Best Practices

Workflow Strategy

Start Small, Scale Up

Begin with minimal parameter grids (2-3 values per parameter) to validate the pipeline. Expand grids based on initial results.

Incremental Validation

Run Planet -> Oort -> Galaxy separately to inspect intermediate outputs before full automation.

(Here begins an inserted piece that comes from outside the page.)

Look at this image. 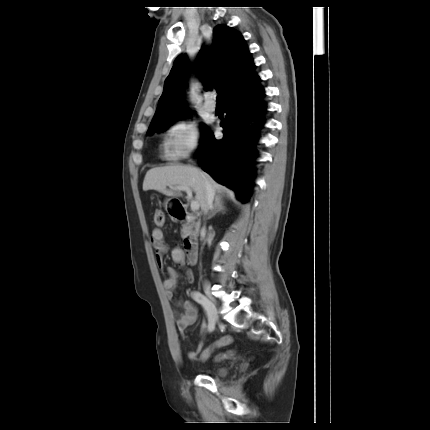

Parameter Exploration Order
  1. Fix preprocessing (Planet)

  2. Explore embeddings (Oort)

  3. Tune graph construction (Galaxy)

  4. Apply filters and selection

Data Management

File Formats

Save raw data as pickle (.pkl) to preserve dtypes and avoid parsing issues.

Absolute Paths

Always use absolute paths for data, cleanDir, projDir, outDir parameters.

Output Organization

Use consistent naming: {outDir}/{runName}/{clean,projections,models}/

Clean Between Runs

Remove previous outputs to avoid confusion:

T = Thema("params.yaml")
T.spaghettify()  # Deletes entire {outDir}/{runName} tree

Preprocessing (Planet)

Auto-Detection

Use imputeColumns="auto" and imputeMethods="auto" for initial runs, then inspect with get_missingData_summary().

Scaling

Use scaler="standard" (zero mean, unit variance) for most cases. Use "robust" only if outliers are problematic.

Encoding

Use encoding="one_hot" for categorical variables. Avoid with high-cardinality features (>50 categories).

Imputation Sampling

Set numSamples=1 unless using randomized methods (sampleNormal, sampleCategorical). Multiple samples only help capture imputation uncertainty.

Seeds

Use 2-3 explicit seeds (e.g., [42, 13, 99]) for reproducibility. Avoid "auto" in production runs.

Embeddings (Oort)

t-SNE Perplexities

Start with [15, 30, 50] to cover local and global structure. Adjust based on dataset size (perplexity ≈ sqrt(n_samples)).

PCA Dimensions

Use 2D for speed and visualization. Higher dimensions capture more variance but slow down graph construction.

Method Combination

Run both t-SNE and PCA to compare linear vs nonlinear projections.

Reproducibility

Fix seeds for t-SNE: seed: [42]. PCA is deterministic.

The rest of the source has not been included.